Just keep winning. It will speak volumes.
 


For reference: Last season at a comparable point (2-12-18) Minnesota's numbers were:

RPI: 46
SOS: 134
Conference Record (8-4)

The Gophers went 3-1 (it was a 16 rather than 18 game schedule) to end the conference season and finished 1-1 in the B1G tournament (defeating Iowa and losing to Ohio State in down to the wire battles).
 

Answering my own question from another thread: It appears the worst RPI ever to make the tournament was 67 (USC). The Gophers will have a really tough time getting there and, obviously, even that wouldn't guarantee them a tournament selection. Focus on the B1G auto-bid!
 

Not sure it a matters, but they're #32 in the AP poll this week. If they would close 4-1 or something, they will probably be ranked in the top 25. Not many top 25 teams get left out, even if their RPI is still poor.
 

Answering my own question from another thread: It appears the worst RPI ever to make the tournament was 67 (USC). The Gophers will have a really tough time getting there and, obviously, even that wouldn't guarantee them a tournament selection. Focus on the B1G auto-bid!
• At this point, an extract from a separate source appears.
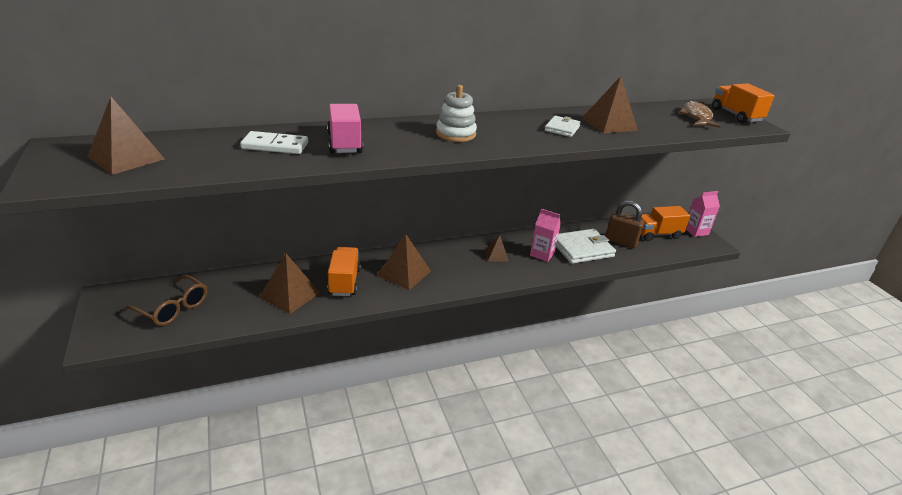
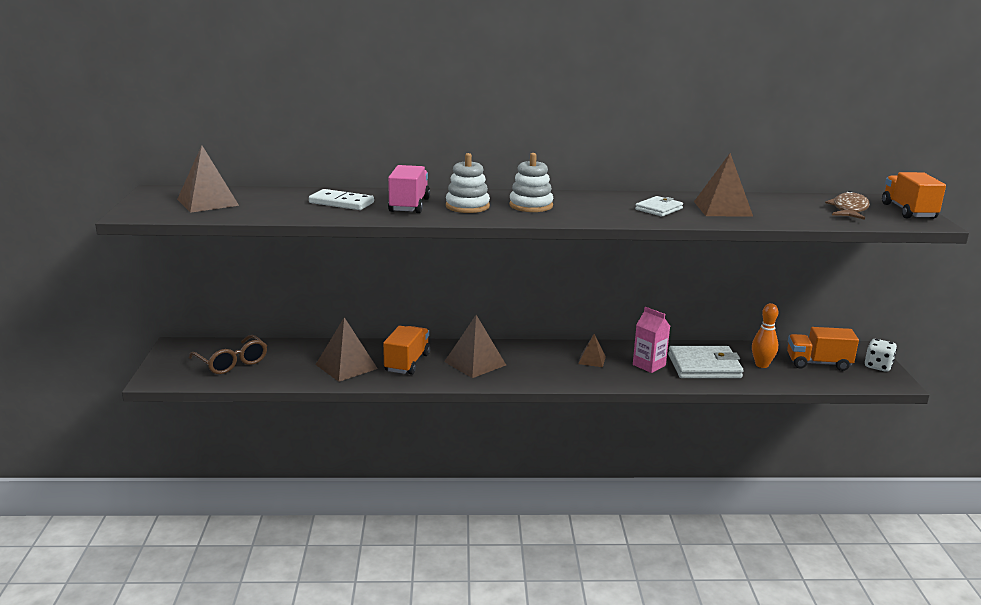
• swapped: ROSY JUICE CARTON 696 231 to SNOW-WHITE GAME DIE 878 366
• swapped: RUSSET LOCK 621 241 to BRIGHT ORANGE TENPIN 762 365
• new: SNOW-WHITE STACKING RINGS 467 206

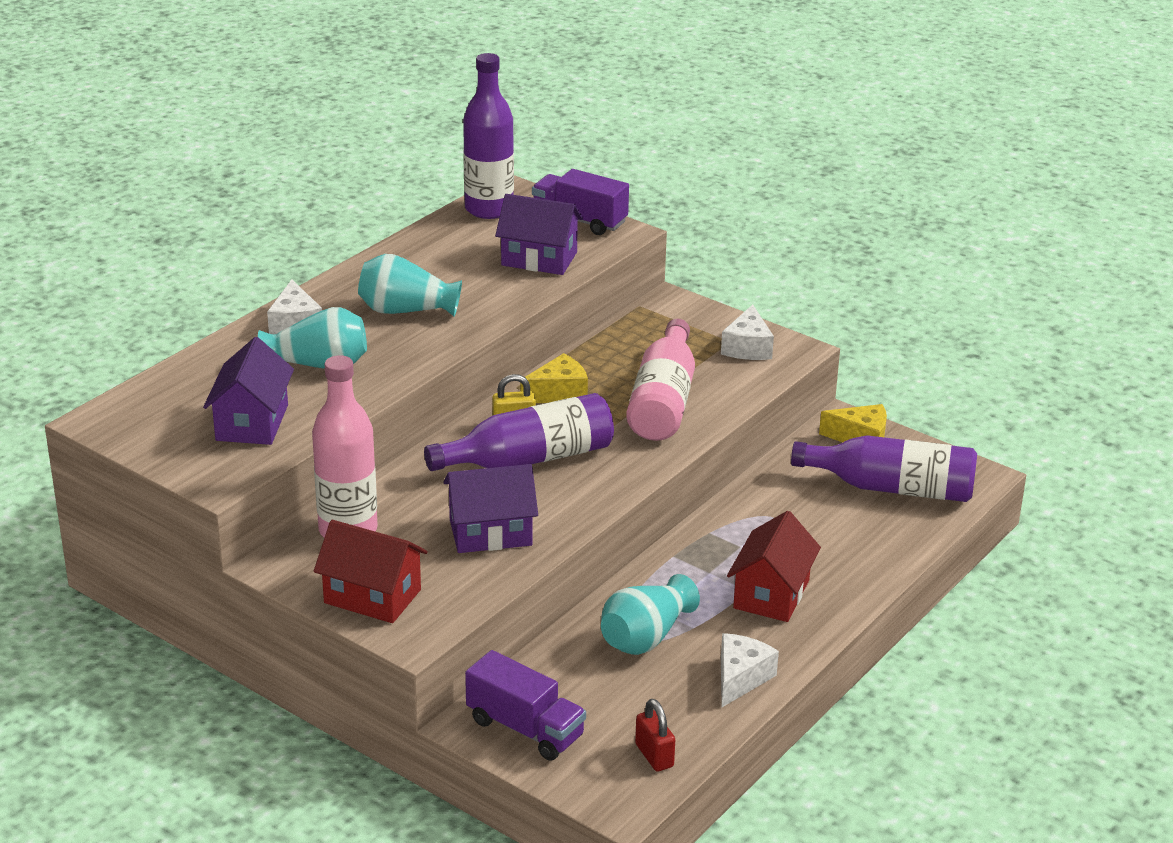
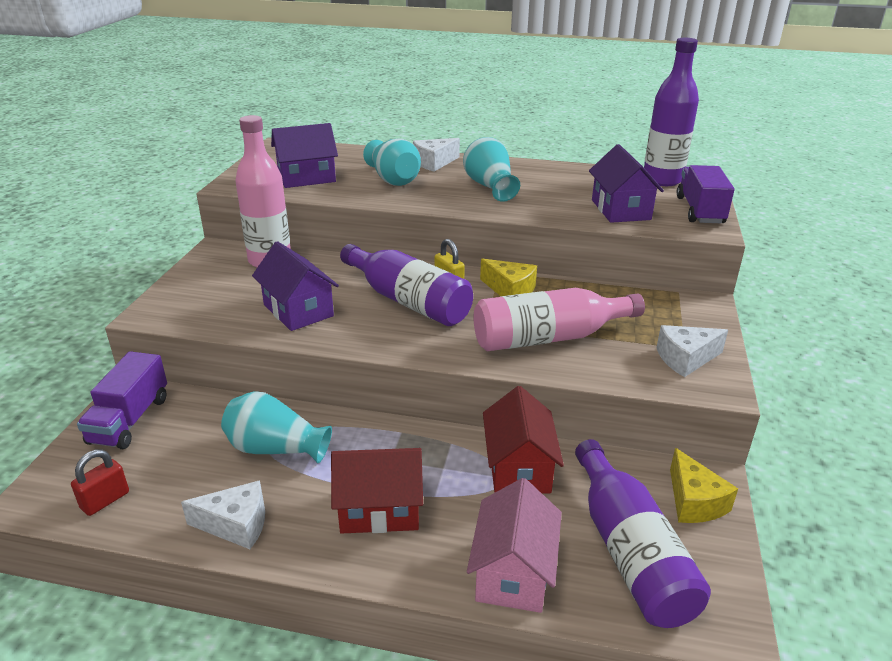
• shifted: RED COTTAGE 372 596 to 518 468
• new: ROSY COTTAGE 513 572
Thanks for looking that up. I seem to recall Beknighted, a poster on the Rutgers board who used to write up RPI analysis, found a few power five conference teams that made the tournament with RPI's in the 60's. I'm assuming that those teams were from the highest ranked conference. Right now the B1G is the 4th ranked conference.

Beknighted also said (I remember quoting this last season during the bubble debate), "For what it's worth, the usual cut-off for P5 teams having a really good chance to get into the tourney is around RPI 45."